The film then switches gears and by creating a visual masterpiece Malick follows the evolution of nature starting with the cosmos and ending with the birth a human (Jack O’Brien.) If Malick’s tour-de-force doesn’t get an OSCAR nomination for it’s cinematography, myself and many critics alike will be quite shocked! The film’s use of imagery is absolutely breathtaking. For the first 30 minutes, we see a visual depiction of nature. Malick displays (at least I think so) that nature doesn’t care about the others involved but instead let’s survival of the fittest run its course (here we even see Dinosaurs!)
While the film relies on little extensive dialog, Malick weaves a stunning masterpiece of aesthetics that go beyond the limits of story, while the limited dialog presents the two proposed dualities as experienced by a young Jack O’Brien in his boyhood. From the beginning of the film we can see that Jack believes that God is love. In one particular sequence we see an infant Jack and his mother pointing to sky and exclaiming, “that’s where God lives.” Jack wrestles with nature and grace, life and death, and love and pride. A young couple, Mr. and Mrs. O’Brien model the polarity of nature and grace to young Jack. Mrs. O’Brien models a life of simplicity, beauty, and love, and reminds her sons “unless you love, your life will flash by you” whereas Mr. O’Brien is a stern authoritarian who demands his sons call him “Sir” when addressing him and tells them that “it takes a fierce will to get ahead in this world.”
Throughout the film we see a battle of Jack’s affections. He is torn between his desire to embrace the love and gentleness of his mother and but to also gain the approval of his father, who isn’t so gentle. He holds his parents in tension, exclaiming “Father. Mother. Always you wrestle inside me. You always will.” After his first experience with pain, loss, and suffering Jack begins wrestling with who God is, asking how a loving God could allow such affliction and why he has to endure the hardship of his father’s rule.
We are then returned to the opening scene of an adult Jack, but this time walking through the frame of a doorway into a desert like terrain. Malick, I believe, is visually illuminating the O’Brien family’s emotional subconscious, and displaying “the way of Grace.” The final twenty minute sequence appears this way. Some may say the story is open ended and leaves you hanging, but in terms of the nature/grace polarities the film flows quite well, almost like movements in a symphony.
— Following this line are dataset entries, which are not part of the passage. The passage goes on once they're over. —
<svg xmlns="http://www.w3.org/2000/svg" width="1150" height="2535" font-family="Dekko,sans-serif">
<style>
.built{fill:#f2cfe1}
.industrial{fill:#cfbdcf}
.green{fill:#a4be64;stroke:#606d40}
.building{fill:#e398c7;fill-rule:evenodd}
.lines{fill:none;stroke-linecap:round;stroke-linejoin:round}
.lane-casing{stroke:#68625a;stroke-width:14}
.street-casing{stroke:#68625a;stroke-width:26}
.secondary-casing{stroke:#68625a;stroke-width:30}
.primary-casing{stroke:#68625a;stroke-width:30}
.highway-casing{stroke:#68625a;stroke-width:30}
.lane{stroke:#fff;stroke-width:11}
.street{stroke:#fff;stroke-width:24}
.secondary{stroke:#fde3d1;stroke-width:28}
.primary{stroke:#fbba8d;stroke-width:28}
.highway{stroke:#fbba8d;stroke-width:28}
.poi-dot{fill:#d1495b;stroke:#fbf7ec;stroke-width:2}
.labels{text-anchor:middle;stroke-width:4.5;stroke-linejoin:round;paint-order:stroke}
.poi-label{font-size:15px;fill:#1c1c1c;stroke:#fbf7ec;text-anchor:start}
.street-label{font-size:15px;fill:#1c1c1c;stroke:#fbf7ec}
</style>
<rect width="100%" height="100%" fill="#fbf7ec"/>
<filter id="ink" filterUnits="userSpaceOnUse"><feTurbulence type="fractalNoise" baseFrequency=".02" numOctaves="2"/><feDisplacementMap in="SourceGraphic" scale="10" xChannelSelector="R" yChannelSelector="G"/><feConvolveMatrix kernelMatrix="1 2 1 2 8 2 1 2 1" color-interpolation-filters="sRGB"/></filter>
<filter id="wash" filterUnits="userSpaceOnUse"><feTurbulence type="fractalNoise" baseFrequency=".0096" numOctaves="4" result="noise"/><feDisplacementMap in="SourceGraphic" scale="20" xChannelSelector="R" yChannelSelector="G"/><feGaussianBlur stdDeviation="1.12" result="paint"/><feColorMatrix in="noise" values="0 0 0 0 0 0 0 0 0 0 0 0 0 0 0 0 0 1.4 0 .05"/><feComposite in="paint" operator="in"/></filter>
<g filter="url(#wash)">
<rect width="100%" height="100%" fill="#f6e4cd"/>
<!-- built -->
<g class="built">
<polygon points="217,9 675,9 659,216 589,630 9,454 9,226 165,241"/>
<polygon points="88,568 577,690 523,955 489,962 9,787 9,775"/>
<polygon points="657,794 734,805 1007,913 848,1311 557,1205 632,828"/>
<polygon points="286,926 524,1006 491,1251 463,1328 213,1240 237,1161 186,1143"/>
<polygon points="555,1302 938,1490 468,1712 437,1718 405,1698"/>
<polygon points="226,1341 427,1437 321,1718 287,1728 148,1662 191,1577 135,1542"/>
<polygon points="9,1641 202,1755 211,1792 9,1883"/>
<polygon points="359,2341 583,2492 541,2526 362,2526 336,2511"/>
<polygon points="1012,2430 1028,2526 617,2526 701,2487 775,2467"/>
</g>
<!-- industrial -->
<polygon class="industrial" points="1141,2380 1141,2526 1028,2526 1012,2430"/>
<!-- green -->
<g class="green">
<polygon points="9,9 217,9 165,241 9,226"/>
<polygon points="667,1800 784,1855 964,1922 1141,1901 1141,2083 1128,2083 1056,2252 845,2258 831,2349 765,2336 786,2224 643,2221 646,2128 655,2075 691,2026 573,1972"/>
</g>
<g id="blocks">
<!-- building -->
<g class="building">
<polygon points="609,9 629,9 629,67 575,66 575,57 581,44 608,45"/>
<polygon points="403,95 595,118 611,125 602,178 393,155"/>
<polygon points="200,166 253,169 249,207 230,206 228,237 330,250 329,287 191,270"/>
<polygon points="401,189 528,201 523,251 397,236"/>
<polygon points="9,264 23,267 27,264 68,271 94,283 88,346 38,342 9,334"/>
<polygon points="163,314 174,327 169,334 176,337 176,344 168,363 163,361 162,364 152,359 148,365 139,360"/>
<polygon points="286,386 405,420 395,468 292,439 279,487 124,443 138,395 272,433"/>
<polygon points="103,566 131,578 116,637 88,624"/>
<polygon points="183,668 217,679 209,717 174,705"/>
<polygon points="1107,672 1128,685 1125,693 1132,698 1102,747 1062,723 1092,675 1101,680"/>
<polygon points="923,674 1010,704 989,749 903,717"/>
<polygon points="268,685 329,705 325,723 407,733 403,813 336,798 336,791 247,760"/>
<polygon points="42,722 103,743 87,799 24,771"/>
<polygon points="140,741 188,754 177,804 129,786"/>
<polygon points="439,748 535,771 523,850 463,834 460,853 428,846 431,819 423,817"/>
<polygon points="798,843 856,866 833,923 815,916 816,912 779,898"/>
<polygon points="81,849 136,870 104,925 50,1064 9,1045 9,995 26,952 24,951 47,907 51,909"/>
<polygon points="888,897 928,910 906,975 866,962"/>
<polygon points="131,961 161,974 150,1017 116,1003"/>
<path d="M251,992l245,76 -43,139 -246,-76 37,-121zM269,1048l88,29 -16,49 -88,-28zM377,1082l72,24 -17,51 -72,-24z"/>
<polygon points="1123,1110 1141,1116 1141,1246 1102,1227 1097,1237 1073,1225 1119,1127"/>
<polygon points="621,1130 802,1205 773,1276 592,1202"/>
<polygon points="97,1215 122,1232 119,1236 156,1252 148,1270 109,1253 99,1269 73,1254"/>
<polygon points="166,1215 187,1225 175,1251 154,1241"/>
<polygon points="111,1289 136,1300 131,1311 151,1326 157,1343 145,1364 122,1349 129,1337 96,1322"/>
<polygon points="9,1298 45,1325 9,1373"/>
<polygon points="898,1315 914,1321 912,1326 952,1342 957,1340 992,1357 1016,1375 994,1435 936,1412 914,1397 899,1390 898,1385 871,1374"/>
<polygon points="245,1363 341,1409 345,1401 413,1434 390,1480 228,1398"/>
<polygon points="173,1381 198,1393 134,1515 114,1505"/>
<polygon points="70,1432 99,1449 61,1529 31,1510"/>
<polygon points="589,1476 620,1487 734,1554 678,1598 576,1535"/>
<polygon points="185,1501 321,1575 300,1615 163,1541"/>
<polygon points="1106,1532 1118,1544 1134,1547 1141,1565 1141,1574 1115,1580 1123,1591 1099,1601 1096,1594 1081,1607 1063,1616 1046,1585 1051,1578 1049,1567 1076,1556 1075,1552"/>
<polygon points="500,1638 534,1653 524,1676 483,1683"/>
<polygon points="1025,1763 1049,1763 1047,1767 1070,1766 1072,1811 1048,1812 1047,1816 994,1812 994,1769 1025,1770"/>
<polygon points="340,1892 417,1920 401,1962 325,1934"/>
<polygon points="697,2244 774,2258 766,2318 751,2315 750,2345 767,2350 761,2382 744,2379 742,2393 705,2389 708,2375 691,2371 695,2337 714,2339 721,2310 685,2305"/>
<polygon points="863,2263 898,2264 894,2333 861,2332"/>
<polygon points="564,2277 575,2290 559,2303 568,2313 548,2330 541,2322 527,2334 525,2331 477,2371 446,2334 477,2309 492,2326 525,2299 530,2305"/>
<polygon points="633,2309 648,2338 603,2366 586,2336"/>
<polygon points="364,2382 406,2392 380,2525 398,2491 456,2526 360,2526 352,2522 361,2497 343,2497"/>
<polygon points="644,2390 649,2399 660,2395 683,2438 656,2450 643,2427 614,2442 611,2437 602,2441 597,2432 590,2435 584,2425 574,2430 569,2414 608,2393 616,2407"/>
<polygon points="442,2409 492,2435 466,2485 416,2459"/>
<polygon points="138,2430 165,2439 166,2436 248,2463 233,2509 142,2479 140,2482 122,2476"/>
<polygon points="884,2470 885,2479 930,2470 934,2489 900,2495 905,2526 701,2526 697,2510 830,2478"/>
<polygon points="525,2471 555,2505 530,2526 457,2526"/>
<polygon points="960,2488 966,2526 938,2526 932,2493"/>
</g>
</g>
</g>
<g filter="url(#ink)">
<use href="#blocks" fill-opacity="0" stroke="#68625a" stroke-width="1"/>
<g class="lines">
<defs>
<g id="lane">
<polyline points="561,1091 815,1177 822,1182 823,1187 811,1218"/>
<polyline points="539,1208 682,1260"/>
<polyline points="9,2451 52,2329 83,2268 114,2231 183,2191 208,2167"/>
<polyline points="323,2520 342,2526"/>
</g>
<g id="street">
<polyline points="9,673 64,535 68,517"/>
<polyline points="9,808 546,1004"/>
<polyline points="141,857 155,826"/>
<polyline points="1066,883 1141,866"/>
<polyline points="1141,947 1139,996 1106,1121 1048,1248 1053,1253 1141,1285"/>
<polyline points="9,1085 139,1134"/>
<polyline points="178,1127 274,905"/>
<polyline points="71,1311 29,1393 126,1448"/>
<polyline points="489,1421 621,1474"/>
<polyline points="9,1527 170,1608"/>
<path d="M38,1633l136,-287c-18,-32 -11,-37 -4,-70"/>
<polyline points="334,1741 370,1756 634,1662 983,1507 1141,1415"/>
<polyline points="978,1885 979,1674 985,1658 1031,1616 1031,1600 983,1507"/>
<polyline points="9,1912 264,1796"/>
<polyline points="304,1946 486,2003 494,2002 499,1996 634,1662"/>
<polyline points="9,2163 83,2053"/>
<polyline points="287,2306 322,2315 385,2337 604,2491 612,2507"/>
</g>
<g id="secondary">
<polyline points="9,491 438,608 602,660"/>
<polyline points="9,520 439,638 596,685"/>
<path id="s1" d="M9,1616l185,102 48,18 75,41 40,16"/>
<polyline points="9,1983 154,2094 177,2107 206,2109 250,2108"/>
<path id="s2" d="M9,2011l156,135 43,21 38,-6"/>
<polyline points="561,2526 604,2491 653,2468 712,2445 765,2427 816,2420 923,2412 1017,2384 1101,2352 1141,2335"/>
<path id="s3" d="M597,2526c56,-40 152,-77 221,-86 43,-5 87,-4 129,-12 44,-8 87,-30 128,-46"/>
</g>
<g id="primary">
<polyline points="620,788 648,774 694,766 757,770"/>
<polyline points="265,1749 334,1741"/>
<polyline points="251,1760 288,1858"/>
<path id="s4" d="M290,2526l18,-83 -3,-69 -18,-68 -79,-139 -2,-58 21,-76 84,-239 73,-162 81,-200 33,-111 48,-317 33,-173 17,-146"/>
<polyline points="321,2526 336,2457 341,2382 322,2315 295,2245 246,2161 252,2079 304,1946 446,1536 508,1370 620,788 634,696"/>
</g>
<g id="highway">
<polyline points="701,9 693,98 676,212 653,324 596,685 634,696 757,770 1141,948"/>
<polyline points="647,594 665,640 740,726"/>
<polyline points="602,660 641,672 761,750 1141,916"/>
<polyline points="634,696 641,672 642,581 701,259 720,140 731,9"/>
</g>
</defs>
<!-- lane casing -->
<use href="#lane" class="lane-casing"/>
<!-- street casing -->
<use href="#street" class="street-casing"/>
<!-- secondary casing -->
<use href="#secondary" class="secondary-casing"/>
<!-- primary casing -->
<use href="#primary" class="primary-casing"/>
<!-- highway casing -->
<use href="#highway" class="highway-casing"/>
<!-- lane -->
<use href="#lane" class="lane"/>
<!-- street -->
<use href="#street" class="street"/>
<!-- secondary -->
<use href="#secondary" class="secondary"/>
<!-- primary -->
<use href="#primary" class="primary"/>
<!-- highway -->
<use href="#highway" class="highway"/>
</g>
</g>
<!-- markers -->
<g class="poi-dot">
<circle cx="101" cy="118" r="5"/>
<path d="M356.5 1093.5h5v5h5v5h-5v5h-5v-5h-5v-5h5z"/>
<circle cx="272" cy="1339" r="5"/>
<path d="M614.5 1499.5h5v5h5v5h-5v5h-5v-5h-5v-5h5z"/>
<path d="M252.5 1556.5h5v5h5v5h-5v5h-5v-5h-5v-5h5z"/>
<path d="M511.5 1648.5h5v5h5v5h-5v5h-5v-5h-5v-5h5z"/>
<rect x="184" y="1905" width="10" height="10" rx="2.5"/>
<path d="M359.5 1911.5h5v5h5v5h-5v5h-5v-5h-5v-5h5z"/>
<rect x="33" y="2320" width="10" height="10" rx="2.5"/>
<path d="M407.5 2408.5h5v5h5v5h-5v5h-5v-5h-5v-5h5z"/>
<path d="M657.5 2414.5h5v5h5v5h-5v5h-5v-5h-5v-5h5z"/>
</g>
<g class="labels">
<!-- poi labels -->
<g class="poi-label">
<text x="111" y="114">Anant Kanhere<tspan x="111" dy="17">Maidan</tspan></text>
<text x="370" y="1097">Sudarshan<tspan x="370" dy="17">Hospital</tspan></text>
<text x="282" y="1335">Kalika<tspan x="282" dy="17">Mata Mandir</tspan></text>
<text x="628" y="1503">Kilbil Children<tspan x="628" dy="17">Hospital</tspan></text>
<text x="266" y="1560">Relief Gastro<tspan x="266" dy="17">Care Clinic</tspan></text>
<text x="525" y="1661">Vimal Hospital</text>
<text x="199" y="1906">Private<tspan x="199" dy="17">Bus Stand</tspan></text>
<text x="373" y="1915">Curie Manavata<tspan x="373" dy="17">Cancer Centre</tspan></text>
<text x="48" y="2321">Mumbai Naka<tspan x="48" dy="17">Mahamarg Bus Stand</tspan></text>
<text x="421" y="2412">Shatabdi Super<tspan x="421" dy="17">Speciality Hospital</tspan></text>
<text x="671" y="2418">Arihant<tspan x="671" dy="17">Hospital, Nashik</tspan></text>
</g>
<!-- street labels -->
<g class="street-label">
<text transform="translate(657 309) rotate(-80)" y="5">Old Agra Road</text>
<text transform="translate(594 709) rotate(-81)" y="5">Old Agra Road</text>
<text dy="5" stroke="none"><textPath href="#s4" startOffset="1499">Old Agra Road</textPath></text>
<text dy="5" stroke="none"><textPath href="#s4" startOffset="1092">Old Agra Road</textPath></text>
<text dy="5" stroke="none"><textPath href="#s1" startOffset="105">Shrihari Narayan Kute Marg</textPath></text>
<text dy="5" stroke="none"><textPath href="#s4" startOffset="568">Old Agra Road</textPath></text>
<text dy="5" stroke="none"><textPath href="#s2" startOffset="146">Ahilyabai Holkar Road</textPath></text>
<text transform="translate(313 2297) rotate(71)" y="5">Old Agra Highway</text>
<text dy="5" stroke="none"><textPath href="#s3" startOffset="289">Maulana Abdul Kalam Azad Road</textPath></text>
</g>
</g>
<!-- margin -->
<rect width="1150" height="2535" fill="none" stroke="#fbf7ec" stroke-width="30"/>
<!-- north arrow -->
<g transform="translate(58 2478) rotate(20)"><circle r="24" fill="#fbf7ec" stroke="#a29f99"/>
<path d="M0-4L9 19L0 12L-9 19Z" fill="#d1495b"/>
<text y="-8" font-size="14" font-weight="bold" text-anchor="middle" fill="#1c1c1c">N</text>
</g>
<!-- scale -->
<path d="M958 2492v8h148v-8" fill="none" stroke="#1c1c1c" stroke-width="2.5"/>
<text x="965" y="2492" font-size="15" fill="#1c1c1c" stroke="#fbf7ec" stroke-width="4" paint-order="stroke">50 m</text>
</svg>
As mentioned before, The Tree of Life is best described as something that must be experienced rather than explained. It blurs the lines of narrative between word and picture and written and visual. I think it has much to offer us in our Christian walk. As we see the experiences of a young Jack O’Brien, we cannot help but see ourselves in his place. The film wrestles with questions that have been asked for centuries and it sheds light on what the love of God might look like if we were able to see it and can’t help but make us think of life in the Kingdom of God. In our most vulnerable state, God finds us and brings us into a family of eternal and communal love. As fallen humanity, we wrestle with submitting to God’s love or submitting to our own nature of selfishness. Just as grace “doesn’t try to please itself, it accepts being slighted, forgotten, disliked”, so it is with Christ. Christ didn’t seek to please himself, but he accepted being forgotten and disliked so that we could enjoy a restored relationship with Him. I suppose if I were to rephrase the opening quote, it would read,
“There are two ways through life, the way of selfishness and the way of Christ. We have to chose which one we’ll follow. Christ’s way doesn’t try to please itself. It accepts being slighted, forgotten, disliked. Accepts insults and injuries. Selfishness only wants to please itself. Get others to please it too. Likes to lord it over them, to have its own way. It finds reasons to be unhappy when all the world is shining around it. And Christ’s love is smiling through all things.”
God desires to extend his grace to all of us through Christ, and The Tree of Life gives us just a mere snapshot of that grace.